Consumers in a consolidated class action lawsuit accusing Qualcomm of antitrust violations want District Court Judge Lucy Koh in San Jose, California, to prevent the company from pursuing any import ban that might be imposed on Apple phones using Intel chips.
Qualcomm has filed patent-infringement complaints against Apple at the U.S. International Trade Commission in Washington, with a preliminary decision in one case expected in September. It’s part of a global billion-dollar battle between the companies over how much Apple should pay for access to Qualcomm’s technology used in mobile phones.
An import ban “would freeze out Intel’s nascent challenge to Qualcomm’s illegal monopoly,” the consumers said. It “would injure competition in a market already suffering from Qualcomm’s anticompetitive behavior.”
The consumers filed their suits to piggyback on one filed by the U.S. Federal Trade Commission which claimed Qualcomm was misusing its patents and market power to shut out competitors, particularly for Apple devices.
Qualcomm denies having a monopoly and said it’s entitled to compensation for the billions it spends on ways to make all mobile devices work better.
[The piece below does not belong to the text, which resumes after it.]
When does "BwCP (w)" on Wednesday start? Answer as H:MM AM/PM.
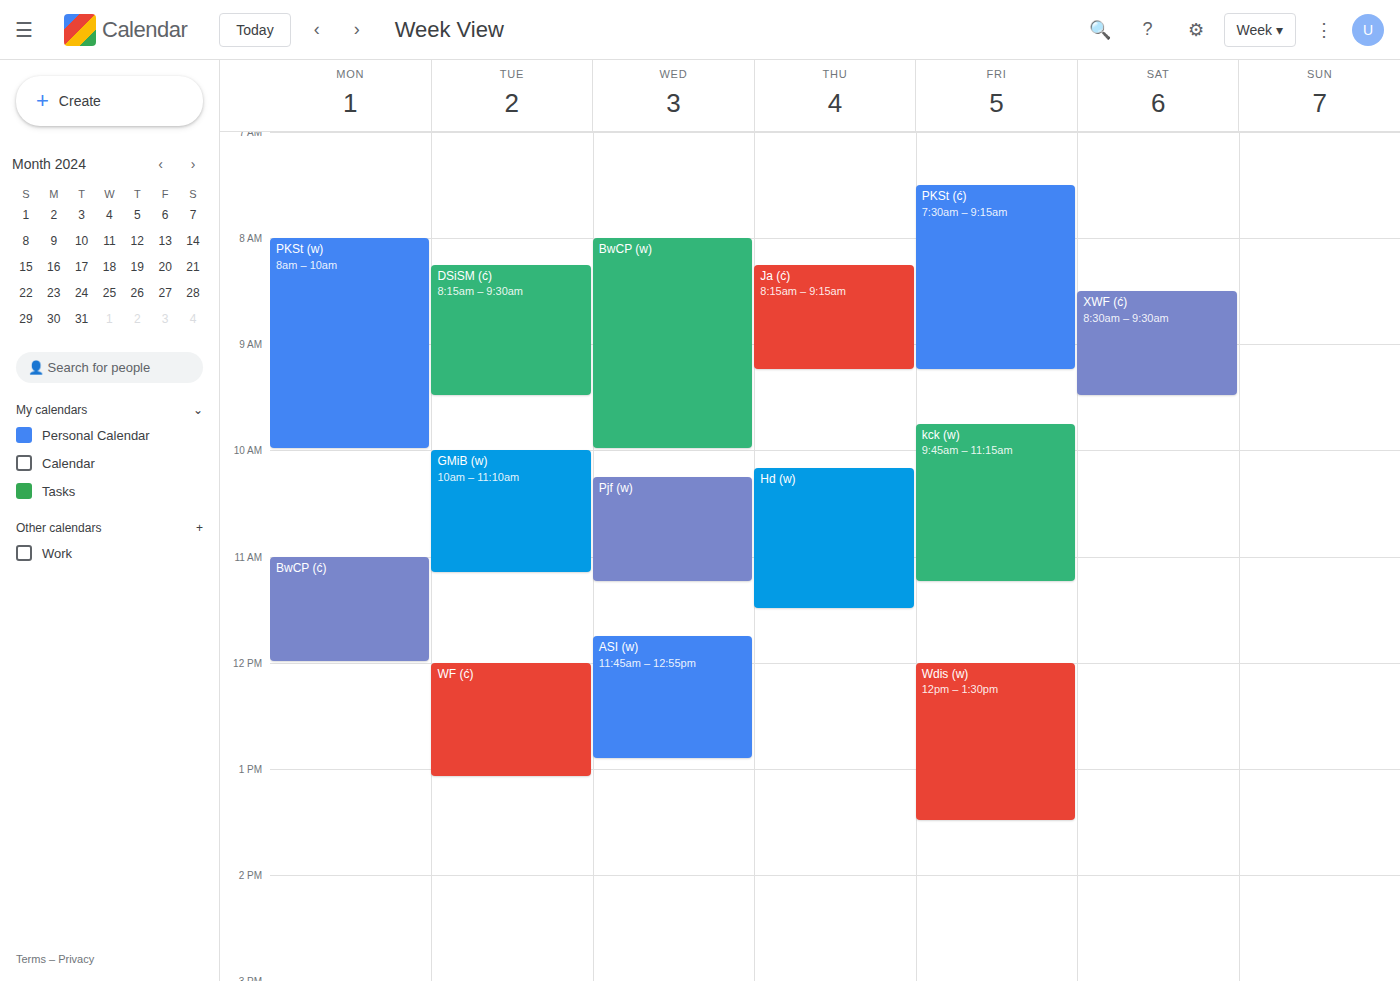
8:00 AMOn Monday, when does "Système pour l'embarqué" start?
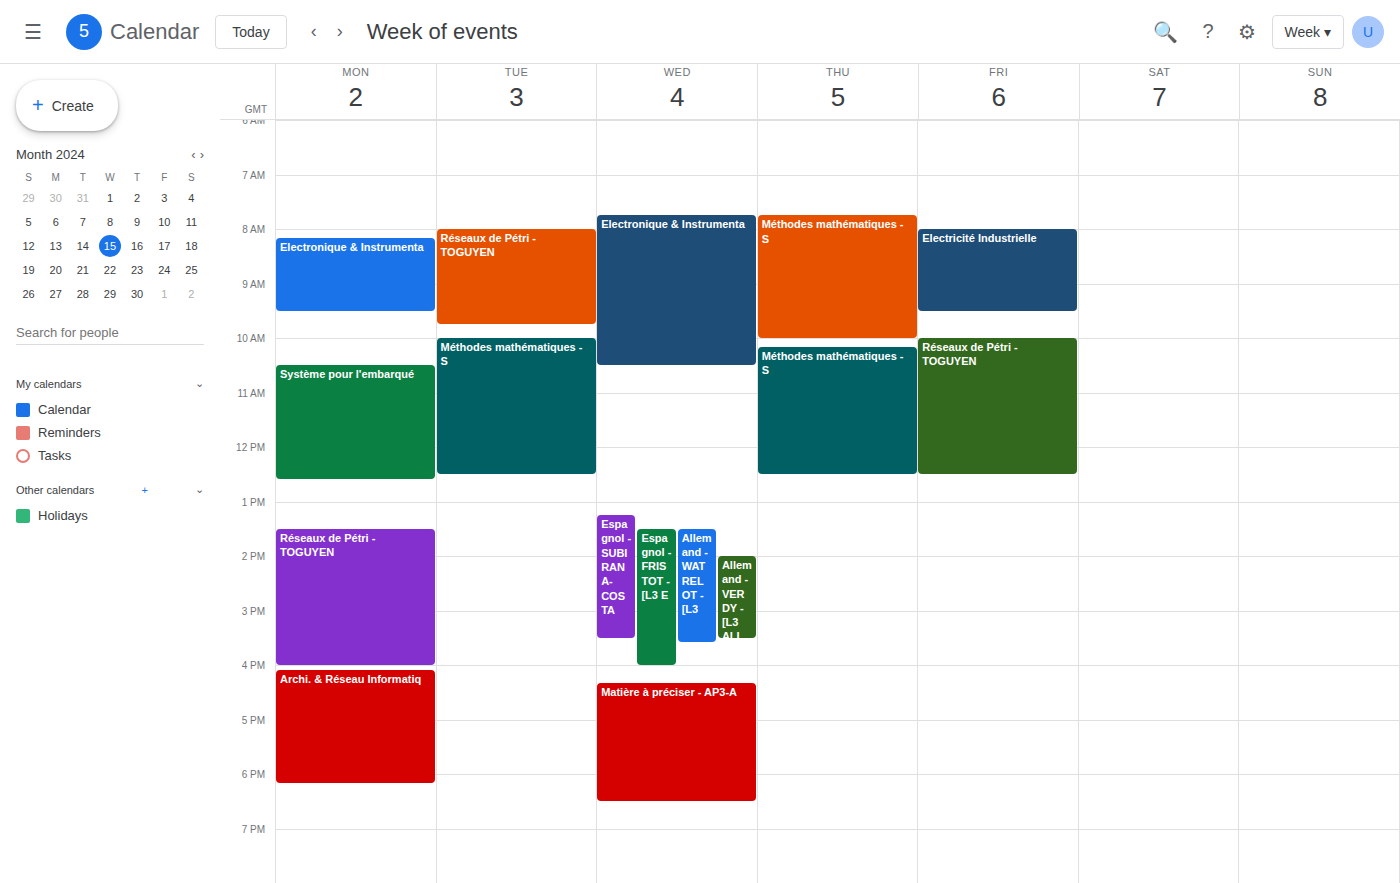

It’s accused Apple of refusing to pay a fair price for technology it uses, and in a filing in a state court on Wednesday said the iPhone maker is ignoring a court order to turn over needed information. It’s an argument Qualcomm has made before -- a judge in the FTC case sanctioned Apple in December.
Trade Judge Thomas Pender, who just finished up a trial in the case, indicated he was inclined to find Apple in violation of Qualcomm’s patent rights. The agency’s only remedy in such cases is to issue import bans, and Qualcomm has asked that such an exclusion order be imposed on iPhones that don’t have Qualcomm chips.
Since the height of the so-called Smartphone Wars between Apple and Samsung Electronics Co., critics have argued that the trade commission shouldn’t be dragged into commercial disputes that usually end up with monetary settlements. Apple filed complaints there against its smartphone rivals.
The agency, whose task is to protect U.S. markets from unfair trade practices, works more quickly than district courts. That speed -- and the possibility of being shut out of the U.S. -- can give patent owners powerful leverage in any negotiations.
The case is In Re: Qualcomm Antitrust Litigation, 17-MD-2773, U.S. District Court for the Northern District of California (San Jose).